The Holy See has just set up an eight person working group to fight against the influence of the Mafia by examining certain “doctrinal and canonical” aspects of the problem.
“They are not in communion with God: they are excommunicated!” Of whom was Pope Francis talking in formulating this solemn warning? The Mafia which is here directly targeted by Peter's successor. These remarks made in 2014, during a trip by the Roman Pontiff to Calabria, Italy, have just found a new topicality in May 2021 when the Holy See has just set up a working group to work on a future excommunication of the “mafiosi.”
It is to the Dicastery for Promoting Integral Human Development, chaired by Cardinal Peter Turkson, that the Argentinian pontiff has entrusted the mission of setting up a committee in order to “deepen this theme [of the excommunication of the mafia], to collaborate with bishops around the world, and to promote and support initiatives.”

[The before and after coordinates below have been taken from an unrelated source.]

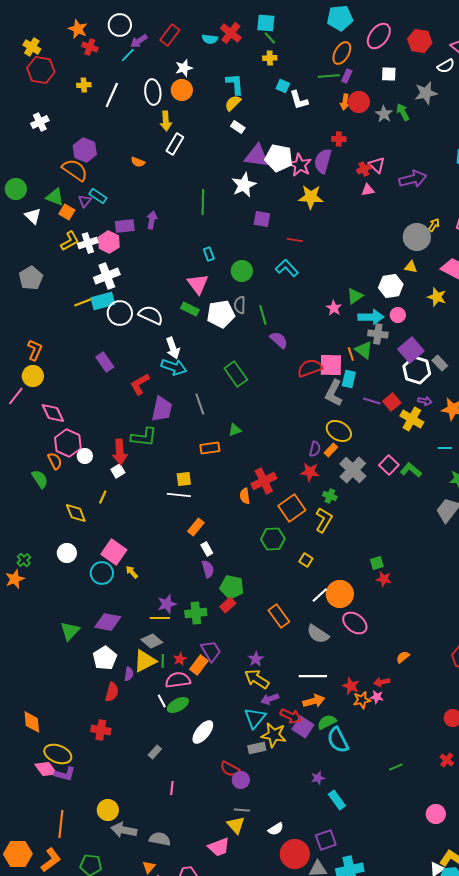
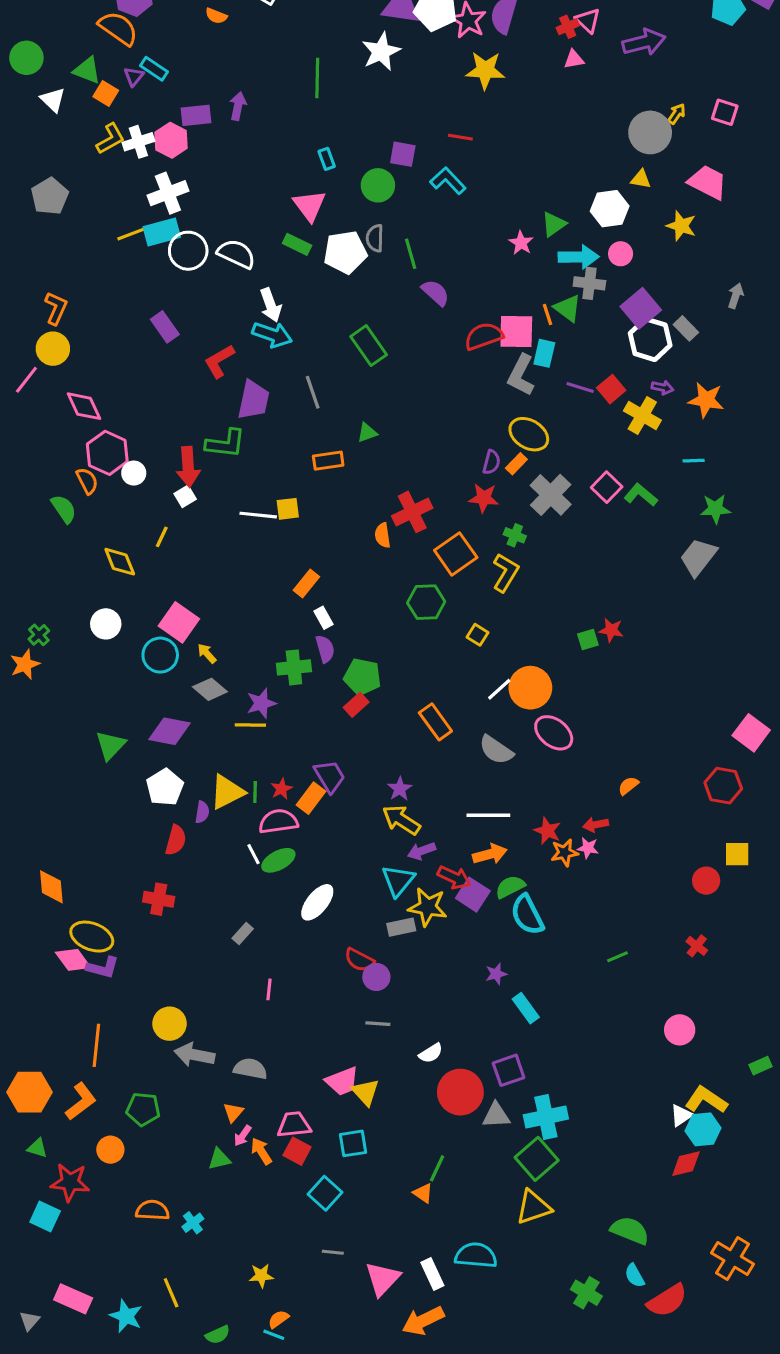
purple square: (262, 219) -> (403, 154), moved
white line: (179, 495) -> (258, 515), moved
red star: (384, 579) -> (611, 630), moved
green cross: (196, 613) -> (294, 667), moved
gray diamond: (152, 641) -> (210, 689), moved
yellow triangle: (236, 825) -> (365, 1092), moved

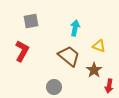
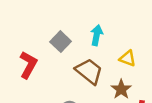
gray square: (31, 21) -> (61, 42), moved, turned -35

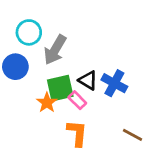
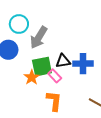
black triangle: (88, 80) -> (63, 61), turned -42
blue cross: (114, 83) -> (83, 64), turned -30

The announcement of this somewhat surprising creation was made on May 9, 2021, the day after the beatification of Rosario Livatino, an Italian magistrate who fell under the bullets of the Sicilian Mafia, on September 21, 1990.
The objective of the new group is “to eliminate definitively any possible compromise of Catholicism with the mafia,” explains its coordinator, Vittorio V. Alberti.
This historian and philosopher asserts that it is fundamental “to affirm once and for all that it is not possible in the world to belong to the mafia and to be part of the Church.”
Since his election, Francis has attacked the Mafiosi head-on, who readily practice in the Church, and are often benefactors of parishes. In 2018, he traveled to Palermo to pay homage to the priest Giuseppe Puglisi, murdered twenty-five years earlier (and beatified in 2013) for having sought to draw the young people of an underprivileged neighborhood from the tentacles of the Cosa Nostra.
“We cannot believe in God and be a part of the mafia,” the Pope stated.